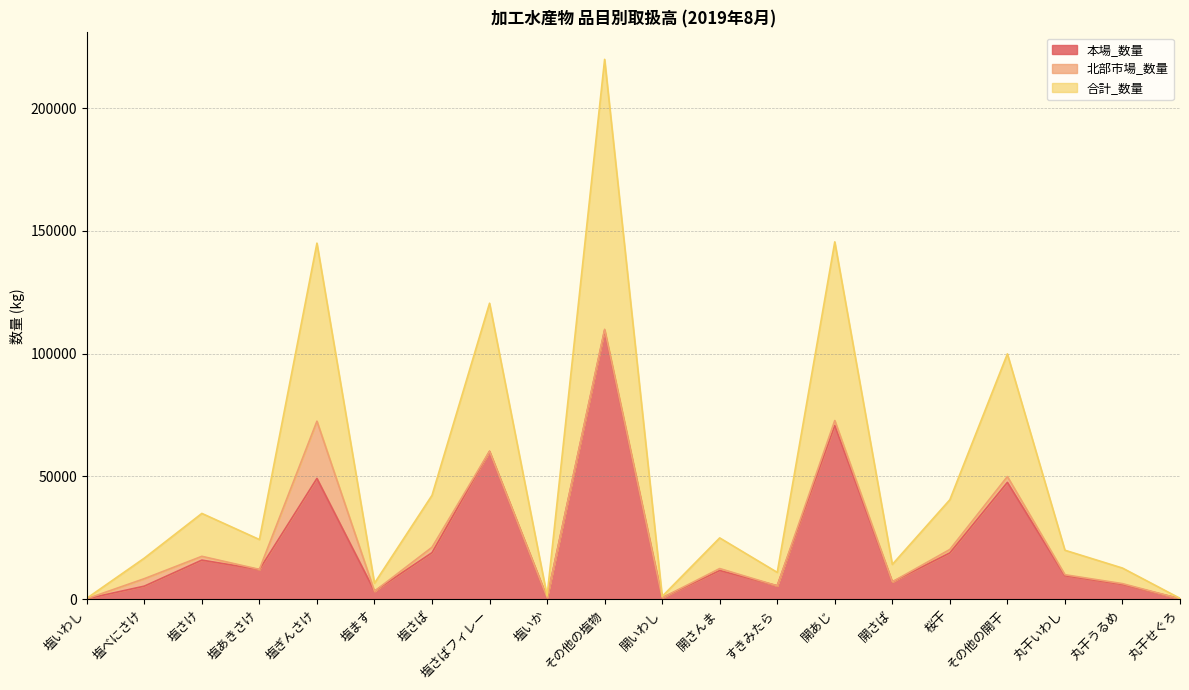

What is the maximum value for 本場_数量?

109443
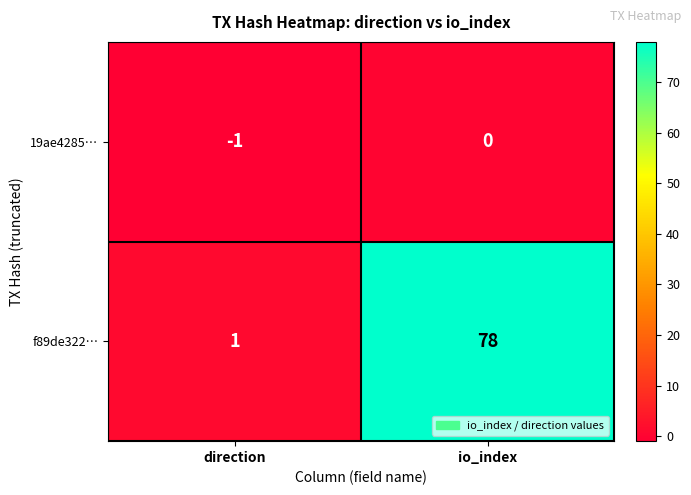

Which category has the highest value across all series?

io_index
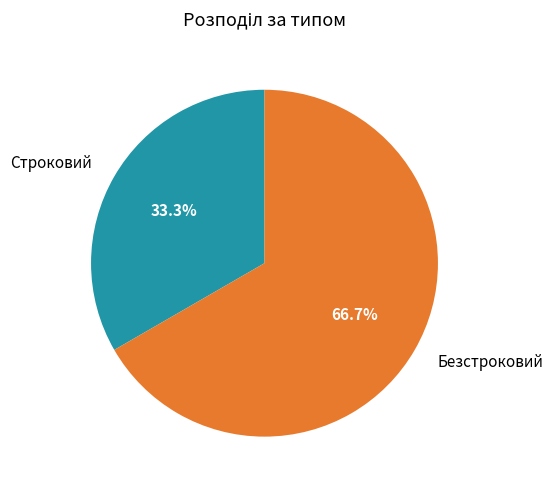

Between Строковий and Безстроковий, which is larger?

Безстроковий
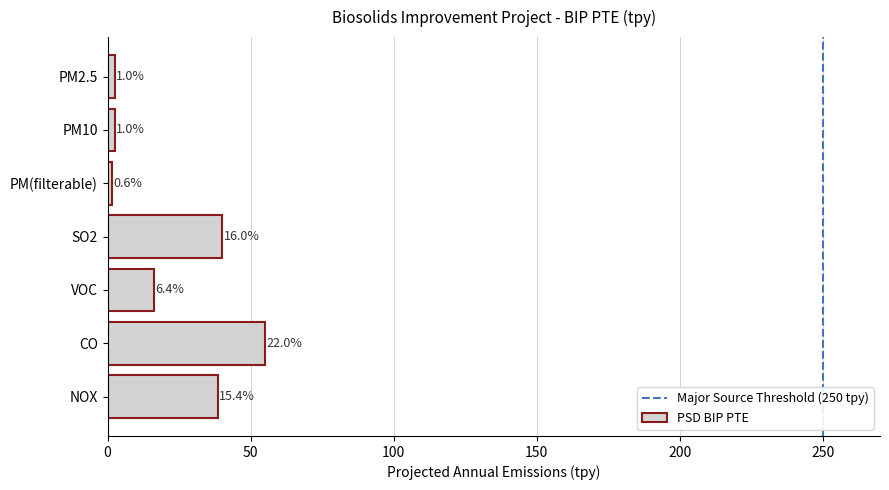

How many bars are there in total?

7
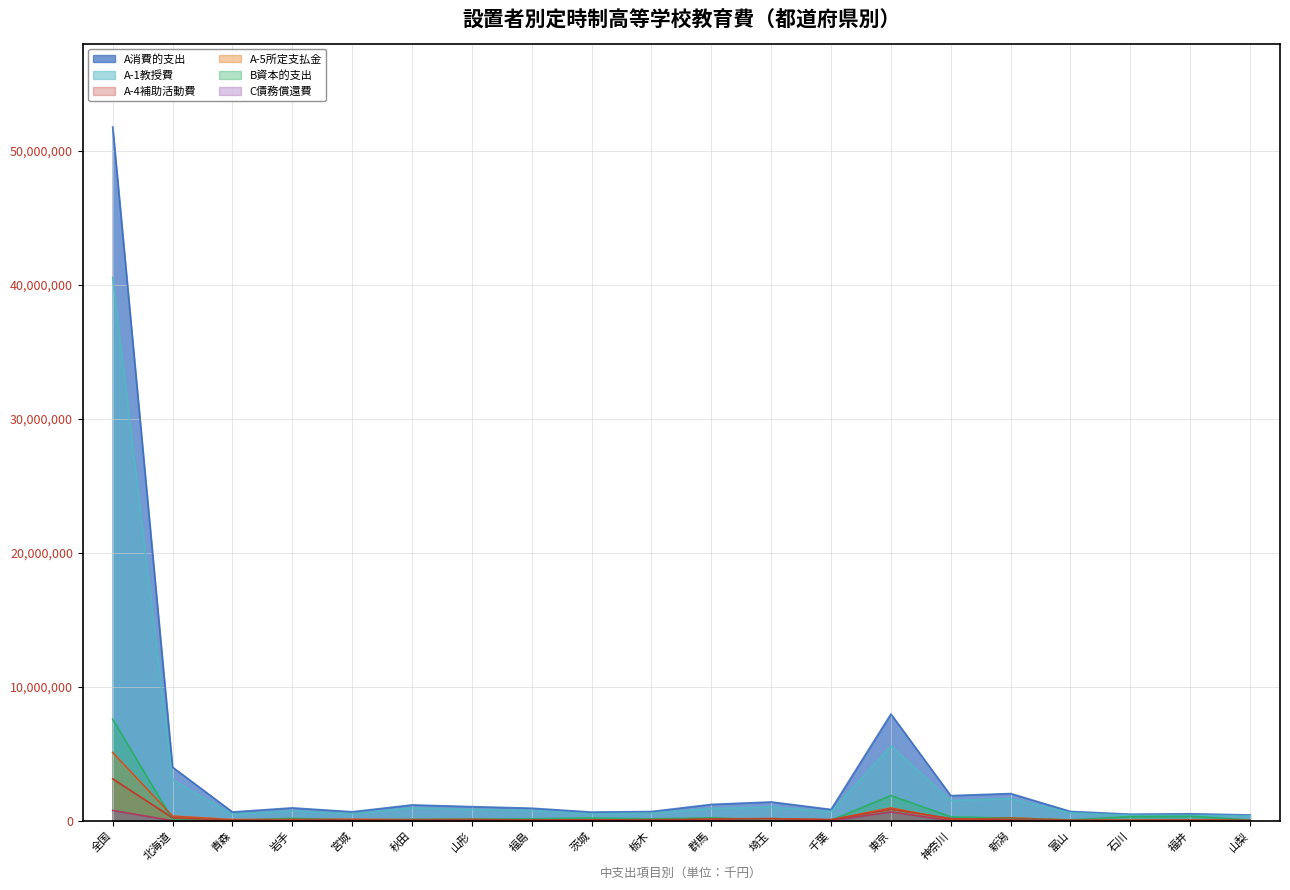

What is the highest value of the C債務償還費 series?

766631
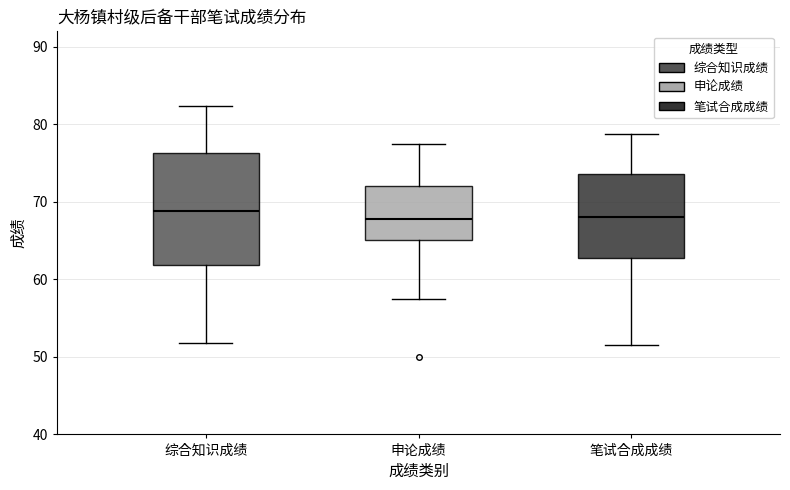

Where does the upper whisker of the box for 综合知识成绩 end on the y-axis? The values are not printed on the chart, so give them approximately, as read against the axis.

82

+++

§ **WORK REQUIRED**: Format the text lines of all the entries above as a JSON list of strings, one string per line, with blank lines omitted. Leave the pictures out.

§ **RESPONSE AREA**:
[
  "What is the maximum value for 本場_数量?",
  "109443",
  "Which category has the highest value across all series?",
  "io_index",
  "Between Строковий and Безстроковий, which is larger?",
  "Безстроковий",
  "How many bars are there in total?",
  "7",
  "What is the highest value of the C債務償還費 series?",
  "766631",
  "Where does the upper whisker of the box for 综合知识成绩 end on the y-axis? The values are not printed on the chart, so give them approximately, as read against the axis.",
  "82"
]